Once again, the incomparable Antaeus Theatre Company has given theatregoers a brilliant revival of an exquisite play, this time with Martin McDonagh’s The Cripple of Inishmaan, which opened in London in1996, and was subsequently produced in New York and Los Angeles in 1998. Set in the small Aran Island community of Inishmaan (Inis Meáin) in 1934, the play bursts with comedy tinged with pathos, peopled with utterly unique, indelible characters, each and every one fully rounded. They are innocent and treacherous, vain and pure-hearted, naughty with passion, devilish, smart and stupid; the full range of a certain type of humanity.
Billy Claven (Ian Littleworth), an orphan crippled at birth has been raised by kindly, doting, adoptive aunties, the sisters Kate (Rhonda Aldrich) and Eileen Osbourne (Julia Fletcher), who run a primitive, poorly-stocked store for the village. The women are protective of Billy, a dreamy, intelligent young man who limps around the village stopping now and then to read a book or stare at cows. He wistfully yearns after the vain, fierce, beautiful siren, Helen (Emily Goss), who is wicked of tongue and physically abusive of those around her, especially her not-too-bright brother, Bartley (Sebastian Fernandez).
Stephen Caffrey dominates the stage as Johnnypateenmike, the village gossip who functions as an ad hoc newspaper as he goes around snooping, overhearing, and wheedling to gain information that he parcels out parsimoniously in order to gain a favor here or there. A large man and a physical coward, he has a touching, tenuous, love-hate relationship with his elderly mother, Mammy (Anne Gee Byrd), a sharp-tongued, jolly, ninety-year-old alcoholic doing her best to drink herself to death.
Johnnypateenmike learns of a Hollywood crew filming on a neighboring island (a clear reference to Robert Flaherty’s 1934 pseudo-documentary, Man of Aran), which sparks Helen to enlist boatman Babbybobby (John Bobek) to give her a lift to the neighboring island where she might get noticed by the filmmakers. And Billy wheedles passage too. Rounding out the denizens of Inishmaan, Doctor McSharry (John Allee) does what he can to keep the village healthy.
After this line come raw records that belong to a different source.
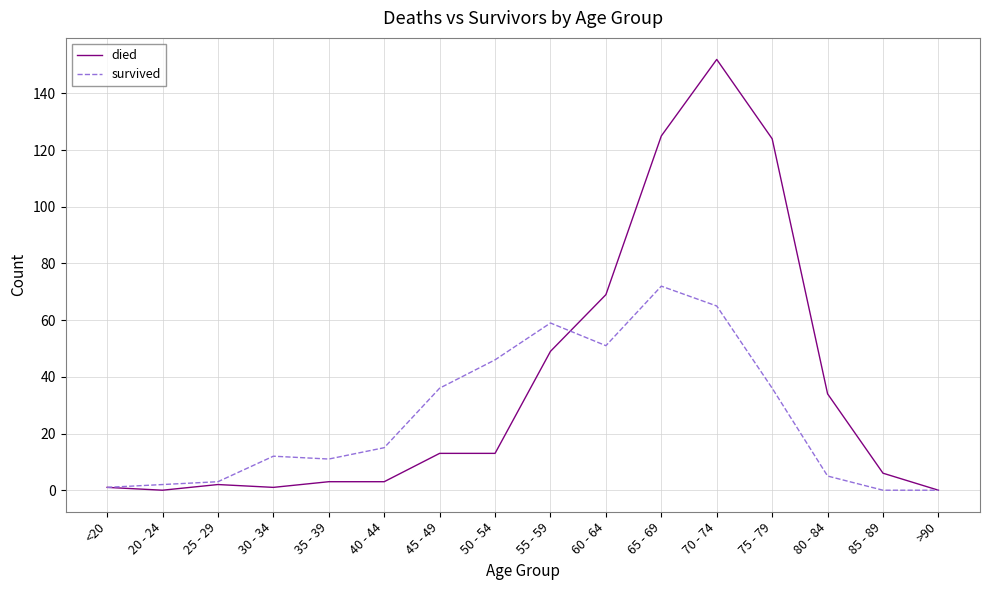

What position from the left is 80 - 84?

14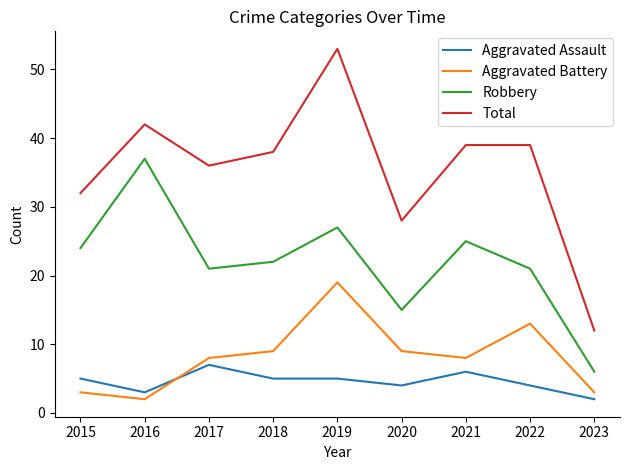

True or false: Aggravated Battery and Robbery cross at least once.

False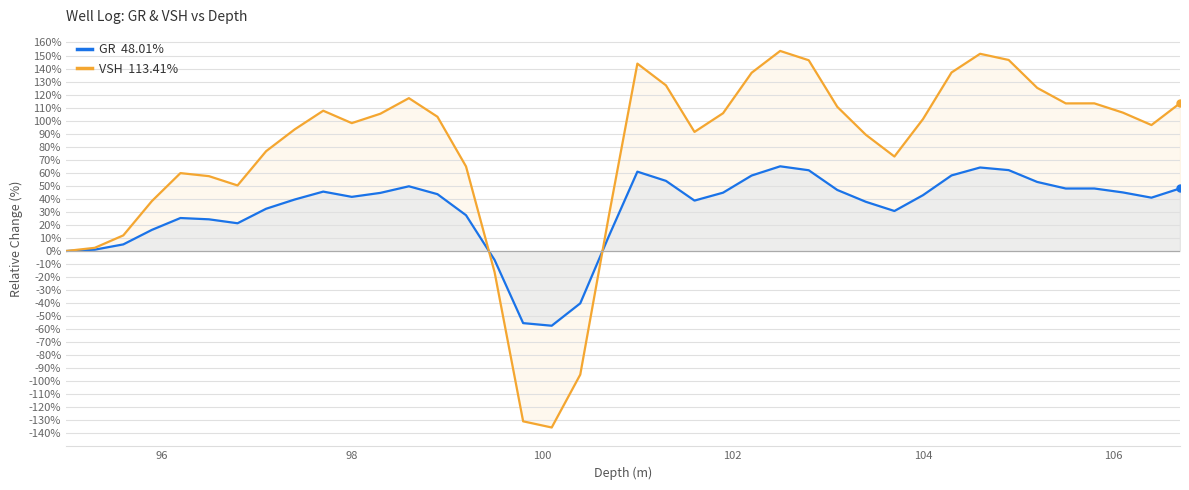

How many interior local peaks does the VSH  113.41% series have?

7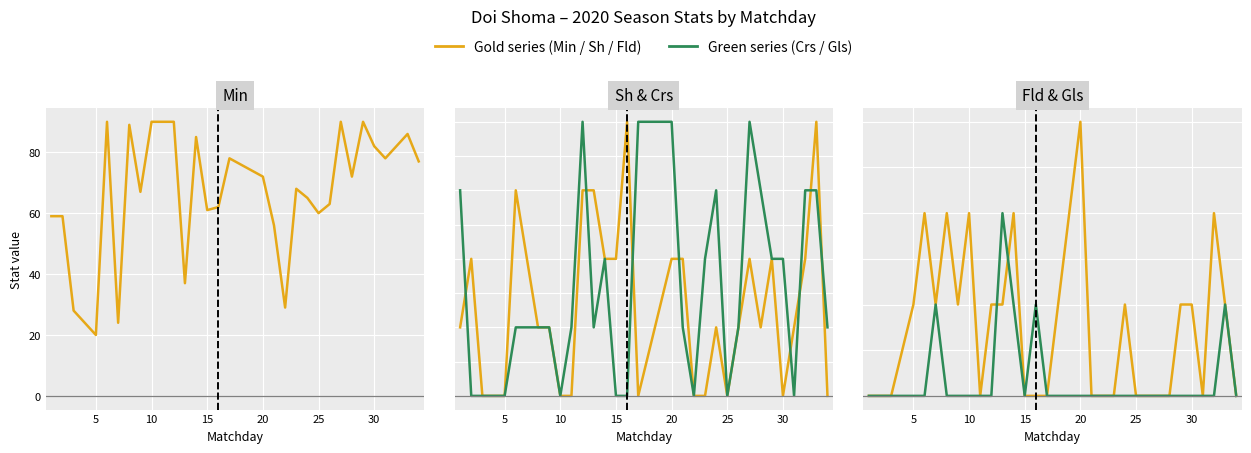

True or false: Crs (crosses) has a value of -2 at 5.

False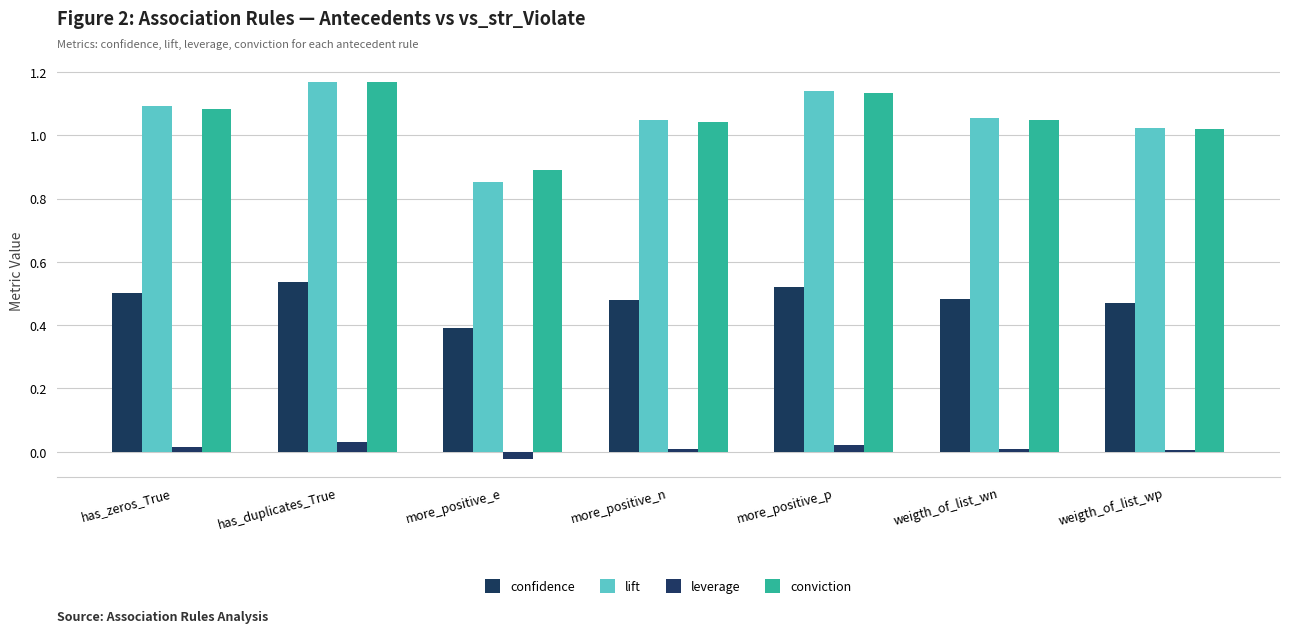

What is the label of the 2nd bar from the right?

weigth_of_list_wn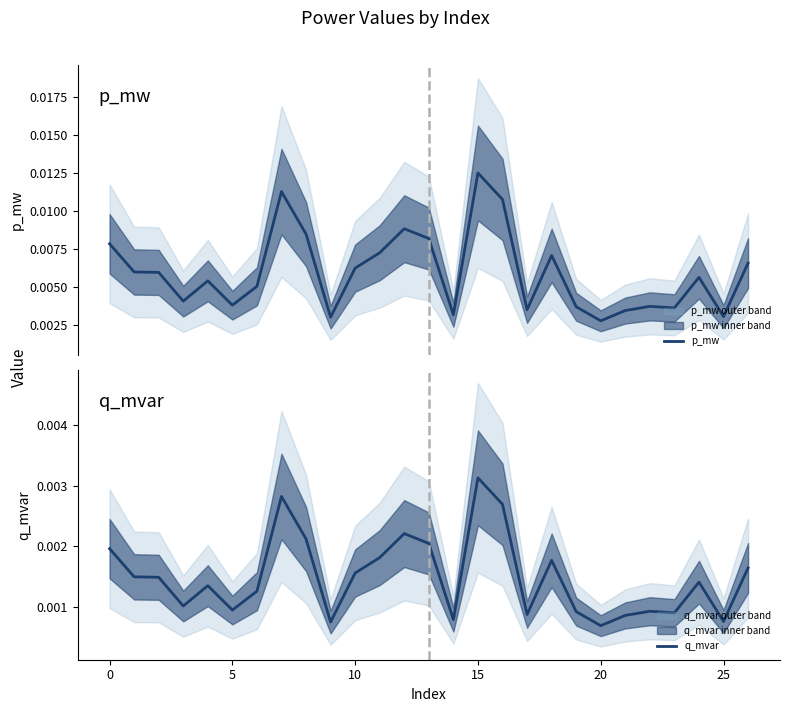

Count the q_mvar values in the range 0 to 1.

27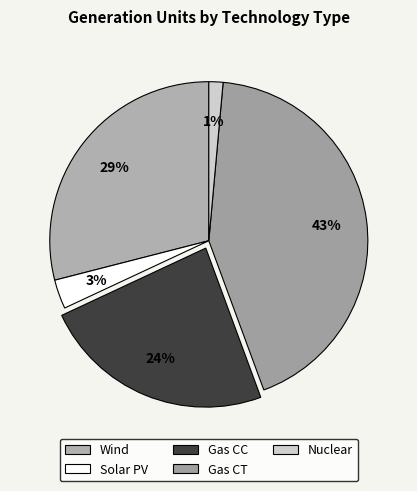

To the nearest percent, what portion does Gas CT represent?

43%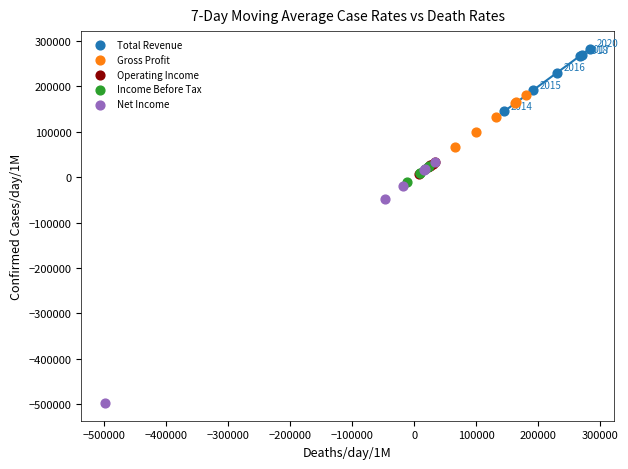

Which series has the widest spread of Y values?

Net Income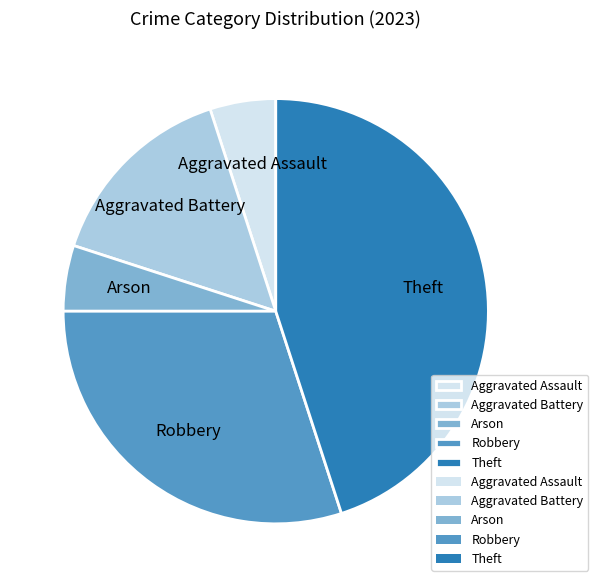

Between Aggravated Assault and Theft, which is larger?

Theft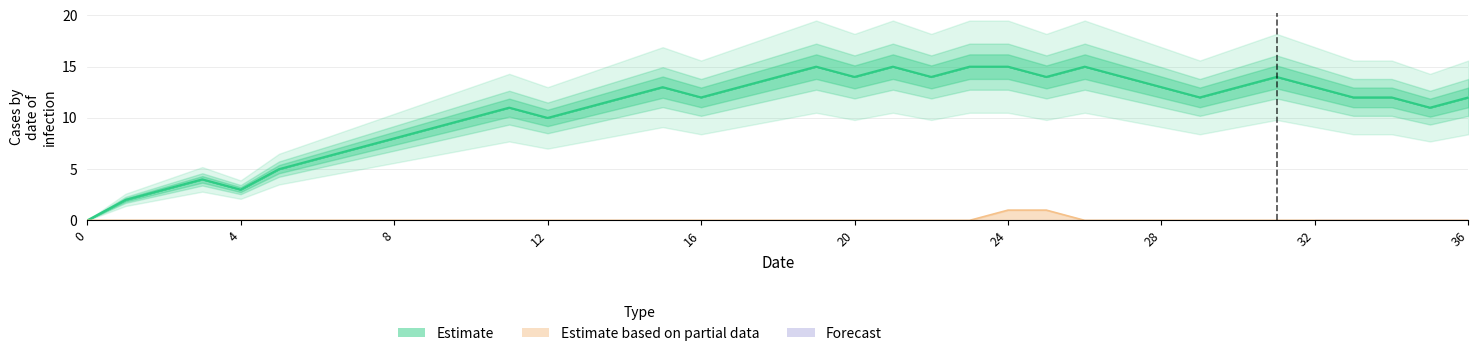

Reading right to left, list all the values displayed in this chart.

col_1: 12	11	12	12	13	14	13	12	13	14	15	14	15	15	14	15	14	15	14	13	12	13	12	11	10	11	10	9	8	7	6	5	3	4	3	2	0
col_2: 0	0	0	0	0	0	0	0	0	0	0	1	1	0	0	0	0	0	0	0	0	0	0	0	0	0	0	0	0	0	0	0	0	0	0	0	0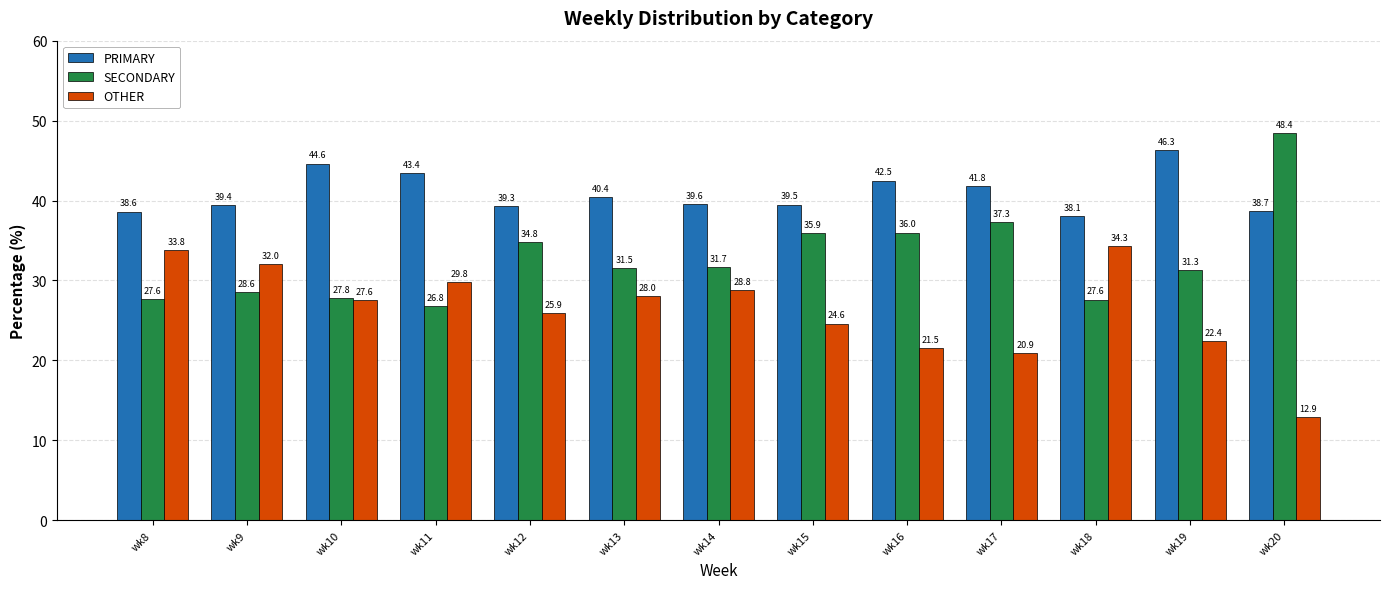

What is the difference between the highest and lowest values at wk19?

23.9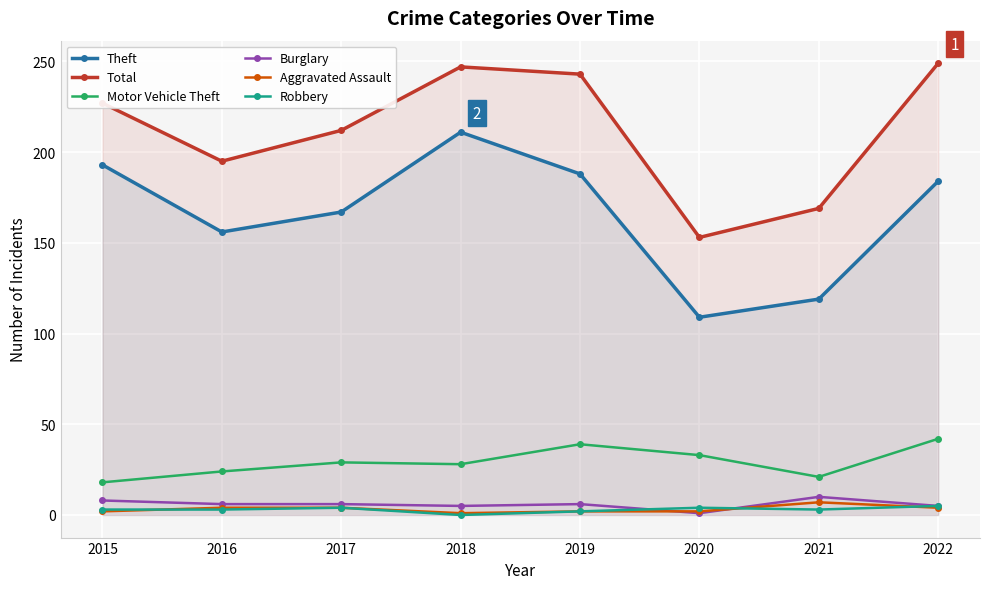

What is the sum of the Total values at 2022 and 2020?

402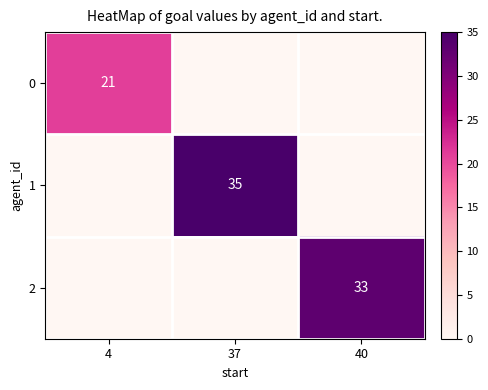

How many positive values does the 0 series have?

1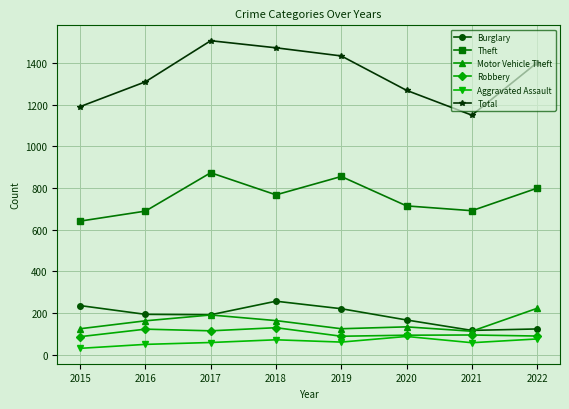

True or false: Total and Motor Vehicle Theft cross at least once.

False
This superb cast under the excellent direction of Steven Robman, brings the play to vivid life with great humor and superb dialect work that captures the music of the Irish accent (kudos to dialect coach Lauren Lovett). The comedy is sharp and physical and keeps the audience giggling and guffawing except when affect takes command.
The show benefits from the excellent work of the creative team. They are scenic designer, John Iacovelli; co-lighting and co-projection designers, Kaitlyn Pietras and Jason H. Thompson; props designer Erin Walley; costume designer Garry Lennon; sound designer, Jeff Gardner; production stage manager, Jessaica Shields; and fight choreographer, Bo Foxworth.
As is traditional at Antaeus Theatre Company, The Cripple of Inishmaan is partner-cast, with two sets of actors sharing the roles. I saw The Yalla-Mallows (the cast name always comes from a reference in the script; yalla-mallows is a sweet treat sold by Billy’s aunties). The other cast is named The Fripple-Frapples, and they are Anne Gee Byrd, JD Cullum, Seamus Dever, Mary-Pat Green, Matthew Grondin, Joey Millin, Phil Proctor, Kitty Swink, and Abby Wilde.
Do not miss the opportunity to see this brilliant production of a great play. The Antaeus Theatre Company production of The Cripple of Inishmaan runs through March 11 at the Kiki & David Gindler Performing Arts Center, 110 East Broadway in Glendale.